- WHAT YOU NEED TO DO: In the kernel mailing-list message below, list every email address in the Cc field that belongs to the amd.com domain.

- DOCUMENT EXTRACT:
>>>
Date: Mon, 21 Mar 2016 13:02:54 +0100
From: Jerome Glisse <j.glisse@gmail.com>
To: "Aneesh Kumar K.V" <aneesh.kumar@linux.vnet.ibm.com>
Cc: =?iso-8859-1?B?Suly9G1l?= Glisse <jglisse@redhat.com>,
        akpm@linux-foundation.org, linux-kernel@vger.kernel.org,
        linux-mm@kvack.org, Linus Torvalds <torvalds@linux-foundation.org>,
        joro@8bytes.org, Mel Gorman <mgorman@suse.de>,
        "H. Peter Anvin" <hpa@zytor.com>,
        Peter Zijlstra <peterz@infradead.org>,
        Andrea Arcangeli <aarcange@redhat.com>,
        Johannes Weiner <jweiner@redhat.com>,
        Larry Woodman <lwoodman@redhat.com>, Rik van Riel <riel@redhat.com>,
        Dave Airlie <airlied@redhat.com>, Brendan Conoboy <blc@redhat.com>,
        Joe Donohue <jdonohue@redhat.com>,
        Christophe Harle <charle@nvidia.com>, Duncan Poole <dpoole@nvidia.com>,
        Sherry Cheung <SCheung@nvidia.com>, Subhash Gutti <sgutti@nvidia.com>,
        John Hubbard <jhubbard@nvidia.com>,
        Mark Hairgrove <mhairgrove@nvidia.com>,
        Lucien Dunning <ldunning@nvidia.com>,
        Cameron Buschardt <cabuschardt@nvidia.com>,
        Arvind Gopalakrishnan <arvindg@nvidia.com>,
        Haggai Eran <haggaie@mellanox.com>,
        Shachar Raindel <raindel@mellanox.com>,
        Liran Liss <liranl@mellanox.com>,
        Roland Dreier <roland@purestorage.com>,
        Ben Sander <ben.sander@amd.com>, Greg Stoner <Greg.Stoner@amd.com>,
        John Bridgman <John.Bridgman@amd.com>,
        Michael Mantor <Michael.Mantor@amd.com>,
        Paul Blinzer <Paul.Blinzer@amd.com>,
        Leonid Shamis <Leonid.Shamis@amd.com>,
        Laurent Morichetti <Laurent.Morichetti@amd.com>,
        Alexander Deucher <Alexander.Deucher@amd.com>
Subject: Re: [PATCH v12 21/29] HMM: mm add helper to update page table when
 migrating memory back v2.
Message-ID: <20160321120251.GA4518@gmail.com>
References: <1457469802-11850-1-git-send-email-jglisse@redhat.com>
 <1457469802-11850-22-git-send-email-jglisse@redhat.com>
 <877fgwul3v.fsf@linux.vnet.ibm.com>
MIME-Version: 1.0
Content-Type: text/plain; charset=iso-8859-1
Content-Disposition: inline
Content-Transfer-Encoding: 8bit
In-Reply-To: <877fgwul3v.fsf@linux.vnet.ibm.com>
User-Agent: Mutt/1.5.23 (2014-03-12)
Sender: linux-kernel-owner@vger.kernel.org
Content-Length: 6731
Lines: 202

On Mon, Mar 21, 2016 at 04:57:32PM +0530, Aneesh Kumar K.V wrote:
> J?r?me Glisse <jglisse@redhat.com> writes:

[...]

> > +
> > +#ifdef CONFIG_HMM
> > +/* mm_hmm_migrate_back() - lock HMM CPU page table entry and allocate new page.
<<<
- DATASET RECORDS:
>>>
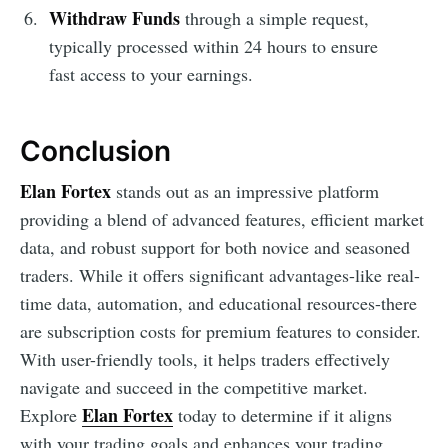
Withdraw Funds
through a simple request,
typically processed within 24 hours to ensure
fast access to your earnings.
Conclusion
Elan Fortex
stands out as an impressive platform
providing a blend of advanced features, efficient market
data, and robust support for both novice and seasoned
traders. While it offers significant advantages-like real-
time data, automation, and educational resources-there
are subscription costs for premium features to consider.
With user-friendly tools, it helps traders effectively
navigate and succeed in the competitive market.
Elan Fortex
Explore
today to determine if it aligns
with your trading goals and enhances your trading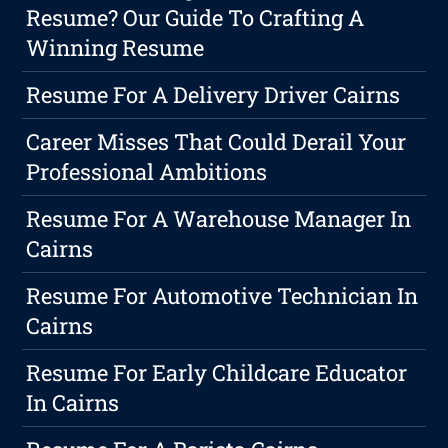
Resume? Our Guide To Crafting A
Winning Resume
Resume For A Delivery Driver Cairns
Career Misses That Could Derail Your
Professional Ambitions
Resume For A Warehouse Manager In
Cairns
Resume For Automotive Technician In
Cairns
Resume For Early Childcare Educator
In Cairns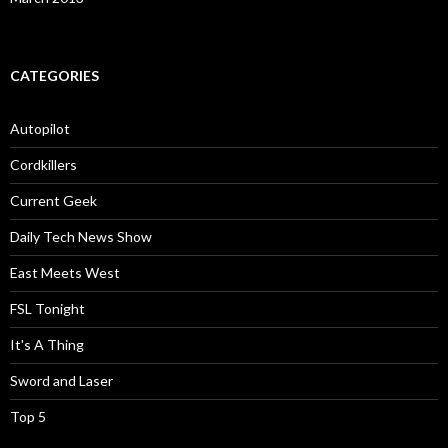
CATEGORIES
Autopilot
Cordkillers
Current Geek
Daily Tech News Show
East Meets West
FSL Tonight
It's A Thing
Sword and Laser
Top 5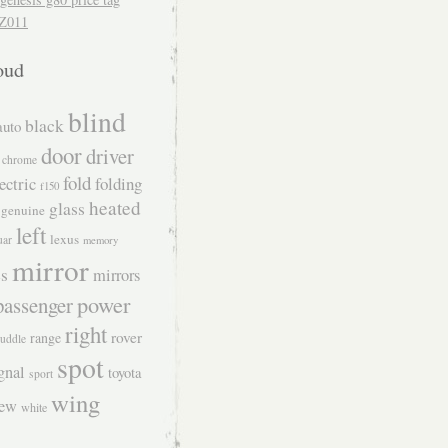
Z011
oud
blind
black
auto
door
driver
chrome
fold
ectric
folding
f150
heated
glass
genuine
left
lexus
uar
memory
mirror
s
mirrors
power
passenger
right
rover
range
uddle
spot
gnal
toyota
sport
wing
iew
white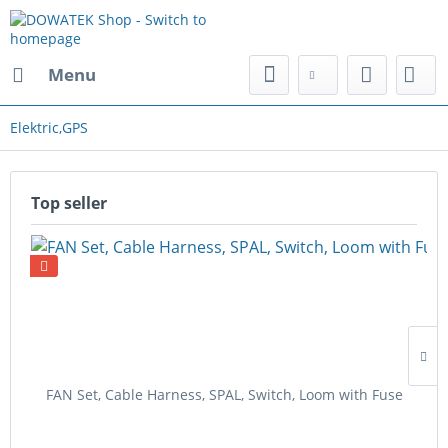
Menu
Elektric,GPS
Top seller
FAN Set, Cable Harness, SPAL, Switch, Loom with Fuse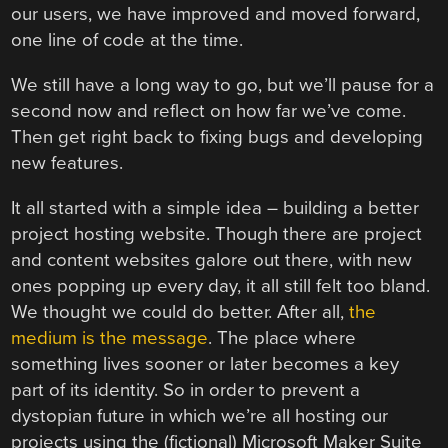
our users, we have improved and moved forward,
one line of code at the time.
We still have a long way to go, but we’ll pause for a
second now and reflect on how far we’ve come.
Then get right back to fixing bugs and developing
new features.
It all started with a simple idea – building a better
project hosting website. Though there are project
and content websites galore out there, with new
ones popping up every day, it all still felt too bland.
We thought we could do better. After all,
the
medium is the message
. The place where
something lives sooner or later becomes a key
part of its identity. So in order to prevent a
dystopian future in which we’re all hosting our
projects using the (fictional) Microsoft Maker Suite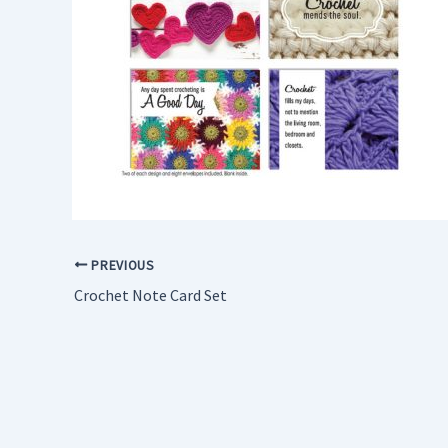
PREVIOUS
Crochet Note Card Set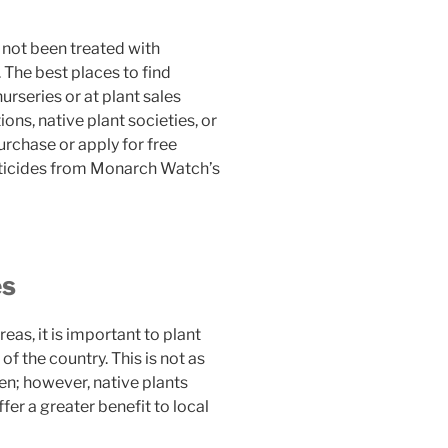
e not been treated with
 The best places to find
nurseries or at plant sales
ns, native plant societies, or
rchase or apply for free
sticides from Monarch Watch’s
es
eas, it is important to plant
of the country. This is not as
en; however, native plants
fer a greater benefit to local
<<<
- REPLY TO THE EXERCISE:
- ben.sander@amd.com
- Greg.Stoner@amd.com
- John.Bridgman@amd.com
- Michael.Mantor@amd.com
- Paul.Blinzer@amd.com
- Leonid.Shamis@amd.com
- Laurent.Morichetti@amd.com
- Alexander.Deucher@amd.com